**İstenen görevler**:
• A. Bank Asya haberinin "07.02.2015 21:36 Paralel" sözleriyle başlayan kısmını "okuduğu dua kitabı cevşeni okuyarak bankaya destek verdi." sözlerinde bitirerek hiçbir değişiklik yapmadan aktarın.
• B. Bank Asya haberine göre aşağıdaki soruları cevaplayın:
(i) Bank Asya'nın Genel Müdürlük binası hangi ilçededir?
(ii) Binanın önüne gelen kadınlar hangi dua kitabını okudu?
(iii) Cemaat medyası karikatürler hakkında ne ileri sürmüştü?
• C. Bank Asya haberini son cümlesinden sonra devam ettirin.

**Seçilen metin**:
+ + + + + + +

Paralel yapının finans kurumu Bank Asya'ya geçtiğimiz günlerde el konulmasının ardından beklenmedik tuhaf bir gelişme yaşandı. Bank Asya'nın Genel Müdürlük binası önünde toplanan cemaat mensupları, dua kitabı cevşeni okuyarak bankaya destek verdi. Bazı cemaat mensuplarının da hatim indirmeye ve ilahi yardım için dua etmeye başladığı bildiriliyor. Bank Asya'nın faize dayalı bir banka olduğu açık iken, faizin de dinen çok sakıncalı olduğu bilinirken bankaya el konulmasına hatim ve dualarla engel olmaya çalışılması, hatta bunun için Allah'tan yardım istenmesi izah edilmesi mümkün olmayan davranış ve bir dini sapkınlık olarak değerlendiriliyor. Cemaat mensupları geçtiğimiz haftalarda yaşanan Peygamber Efendimiz'e karikatür yoluyla hakaret edilmesi olayında bu şekilde tepki göstermemiş, sessiz kalmıştı. Hatta cemaat medyası, karikatürlerin fikir özgürlüğüne girdiğini ve tahammüllü olunması gerektiğini ileri sürmüştü.
07.02.2015 21:36 Paralel yapının finans kurumu Bank Asya'ya geçtiğimiz günlerde el konulmasının ardından beklenmedik tuhaf bir gelişme yaşandı. Bank Asya'nın Ümraniye'deki Genel Müdürlük binası önüne gelen ve cemaat mensubu olduğu ileri sürülen kadınlar, ellerinde bulunan ve Gülen cemaatinin sık sık okuduğu dua kitabı cevşeni okuyarak bankaya destek verdi.
Yine bankaya el konulması sonrası bazı cemaat mensuplarının da hatim indirmeye ve ilahi yardım için dua etmeye başladığı bildiriliyor.

+ + + + + + +

**Kayıtlı bilgiler**:

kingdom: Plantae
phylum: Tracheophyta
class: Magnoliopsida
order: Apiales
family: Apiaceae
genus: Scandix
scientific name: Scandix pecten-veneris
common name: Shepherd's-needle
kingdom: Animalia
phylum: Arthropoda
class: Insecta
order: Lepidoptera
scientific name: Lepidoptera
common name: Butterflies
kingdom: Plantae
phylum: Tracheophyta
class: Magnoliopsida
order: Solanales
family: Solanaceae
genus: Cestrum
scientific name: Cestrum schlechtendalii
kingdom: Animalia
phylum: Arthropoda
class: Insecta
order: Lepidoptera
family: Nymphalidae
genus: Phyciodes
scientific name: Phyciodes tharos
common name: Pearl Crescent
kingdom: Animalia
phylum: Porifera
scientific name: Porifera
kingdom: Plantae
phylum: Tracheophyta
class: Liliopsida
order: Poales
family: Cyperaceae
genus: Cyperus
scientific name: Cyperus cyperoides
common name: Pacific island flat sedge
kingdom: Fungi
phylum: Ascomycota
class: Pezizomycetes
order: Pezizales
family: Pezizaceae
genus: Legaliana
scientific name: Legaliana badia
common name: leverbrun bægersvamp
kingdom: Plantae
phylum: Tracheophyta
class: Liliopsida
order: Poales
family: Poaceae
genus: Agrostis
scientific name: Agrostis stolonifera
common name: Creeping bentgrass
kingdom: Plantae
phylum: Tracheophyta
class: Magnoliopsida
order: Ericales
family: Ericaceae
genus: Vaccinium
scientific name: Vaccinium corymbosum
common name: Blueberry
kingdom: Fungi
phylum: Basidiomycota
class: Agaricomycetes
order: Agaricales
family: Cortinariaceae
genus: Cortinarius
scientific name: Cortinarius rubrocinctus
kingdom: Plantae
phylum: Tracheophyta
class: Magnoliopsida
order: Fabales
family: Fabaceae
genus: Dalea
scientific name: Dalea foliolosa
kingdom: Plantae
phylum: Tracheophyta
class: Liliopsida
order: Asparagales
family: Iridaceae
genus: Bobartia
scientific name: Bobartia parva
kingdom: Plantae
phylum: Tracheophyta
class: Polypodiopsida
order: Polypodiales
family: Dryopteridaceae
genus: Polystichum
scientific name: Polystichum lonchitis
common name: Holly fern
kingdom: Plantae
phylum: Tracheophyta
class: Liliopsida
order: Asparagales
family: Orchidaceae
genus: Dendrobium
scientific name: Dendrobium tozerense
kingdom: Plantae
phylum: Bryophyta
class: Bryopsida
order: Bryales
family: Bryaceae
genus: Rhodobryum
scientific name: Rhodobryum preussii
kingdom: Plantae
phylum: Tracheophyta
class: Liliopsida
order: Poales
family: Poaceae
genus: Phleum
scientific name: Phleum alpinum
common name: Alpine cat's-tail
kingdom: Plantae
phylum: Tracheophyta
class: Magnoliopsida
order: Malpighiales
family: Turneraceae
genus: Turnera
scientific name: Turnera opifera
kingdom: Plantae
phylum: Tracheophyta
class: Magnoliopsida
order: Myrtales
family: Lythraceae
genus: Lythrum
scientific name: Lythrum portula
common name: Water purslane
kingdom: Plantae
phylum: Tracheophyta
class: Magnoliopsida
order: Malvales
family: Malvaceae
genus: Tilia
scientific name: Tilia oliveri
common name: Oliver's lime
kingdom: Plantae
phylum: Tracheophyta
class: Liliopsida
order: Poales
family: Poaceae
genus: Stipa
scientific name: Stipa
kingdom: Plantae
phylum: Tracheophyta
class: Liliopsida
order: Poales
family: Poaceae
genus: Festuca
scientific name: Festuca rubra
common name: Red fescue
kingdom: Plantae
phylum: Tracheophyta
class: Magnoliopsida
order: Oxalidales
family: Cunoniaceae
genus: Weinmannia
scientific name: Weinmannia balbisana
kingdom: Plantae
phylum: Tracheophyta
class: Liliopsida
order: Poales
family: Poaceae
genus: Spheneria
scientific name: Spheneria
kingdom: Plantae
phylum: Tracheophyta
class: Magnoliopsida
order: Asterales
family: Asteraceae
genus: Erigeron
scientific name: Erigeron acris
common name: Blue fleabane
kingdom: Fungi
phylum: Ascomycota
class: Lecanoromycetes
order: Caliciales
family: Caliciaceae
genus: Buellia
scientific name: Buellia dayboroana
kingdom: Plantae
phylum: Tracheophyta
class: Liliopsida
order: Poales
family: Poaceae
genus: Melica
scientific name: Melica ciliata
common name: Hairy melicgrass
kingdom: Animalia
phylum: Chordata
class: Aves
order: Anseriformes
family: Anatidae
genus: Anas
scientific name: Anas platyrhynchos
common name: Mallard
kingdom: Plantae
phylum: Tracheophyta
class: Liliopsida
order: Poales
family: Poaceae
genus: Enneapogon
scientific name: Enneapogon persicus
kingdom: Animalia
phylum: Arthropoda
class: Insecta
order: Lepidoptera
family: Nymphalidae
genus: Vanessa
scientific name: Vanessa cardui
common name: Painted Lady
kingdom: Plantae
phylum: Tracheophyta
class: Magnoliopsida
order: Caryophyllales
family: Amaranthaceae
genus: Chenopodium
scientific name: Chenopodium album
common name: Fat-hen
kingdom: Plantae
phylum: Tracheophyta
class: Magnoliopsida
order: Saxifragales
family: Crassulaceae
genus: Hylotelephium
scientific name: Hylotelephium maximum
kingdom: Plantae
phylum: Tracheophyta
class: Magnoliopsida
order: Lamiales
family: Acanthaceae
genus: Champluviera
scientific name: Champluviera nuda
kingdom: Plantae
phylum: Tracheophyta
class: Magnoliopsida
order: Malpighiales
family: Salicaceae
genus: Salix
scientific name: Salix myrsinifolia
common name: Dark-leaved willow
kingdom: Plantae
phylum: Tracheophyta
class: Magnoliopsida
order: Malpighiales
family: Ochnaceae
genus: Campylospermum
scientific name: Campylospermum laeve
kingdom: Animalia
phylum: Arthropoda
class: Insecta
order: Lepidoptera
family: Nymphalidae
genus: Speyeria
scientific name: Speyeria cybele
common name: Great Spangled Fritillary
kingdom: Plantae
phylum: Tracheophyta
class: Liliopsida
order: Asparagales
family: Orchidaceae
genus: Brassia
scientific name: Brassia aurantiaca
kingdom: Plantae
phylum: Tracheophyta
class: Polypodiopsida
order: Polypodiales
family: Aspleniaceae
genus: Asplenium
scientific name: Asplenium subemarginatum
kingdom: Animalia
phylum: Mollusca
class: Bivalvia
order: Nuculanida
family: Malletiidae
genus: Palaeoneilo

+ + + + + + +

**Beklenen cevaplar**:
• A.
07.02.2015 21:36 Paralel yapının finans kurumu Bank Asya'ya geçtiğimiz günlerde el konulmasının ardından beklenmedik tuhaf bir gelişme yaşandı. Bank Asya'nın Ümraniye'deki Genel Müdürlük binası önüne gelen ve cemaat mensubu olduğu ileri sürülen kadınlar, ellerinde bulunan ve Gülen cemaatinin sık sık okuduğu dua kitabı cevşeni okuyarak bankaya destek verdi.

• B.
(i) Ümraniye'de.
(ii) Cevşeni.
(iii) Karikatürlerin fikir özgürlüğüne girdiğini ve tahammüllü olunması gerektiğini.

• C.
Bank Asya'nın faize dayalı bir banka olduğu, faizin de dinen çok sakıncalı olduğu bilindiğinde böyle bir kuruma el konulmasına hatim ve dualarla engel olmaya çalışılması izah edilmesi mümkün olmayan tuhaf bir durum olarak değerlendiriliyor.
Cemaat mensupları geçtiğimiz haftalarda yaşanan Peygamber Efendimiz'e karikatür yoluyla hakaret edilmesi olayında tepki göstermemişti. Hatta cemaat medyasından bir çok isim karikatürlerin fikir özgürlüğüne girdiğini ve tahammüllü olunması gerektiğini ileri sürmüştü.
Paralel medyanın merkez yayın organı Zaman gazetesi ise bir açıklama yaparak; karikatürleri yayınlayan Cumhuriyet gazetesine polis baskını yapılmasına tepki göstermişti. Zaman, açıklamanın sonunda ise, "Tereddütsüz bir şekilde ifade özgürlüğünün yanındayız" demişti.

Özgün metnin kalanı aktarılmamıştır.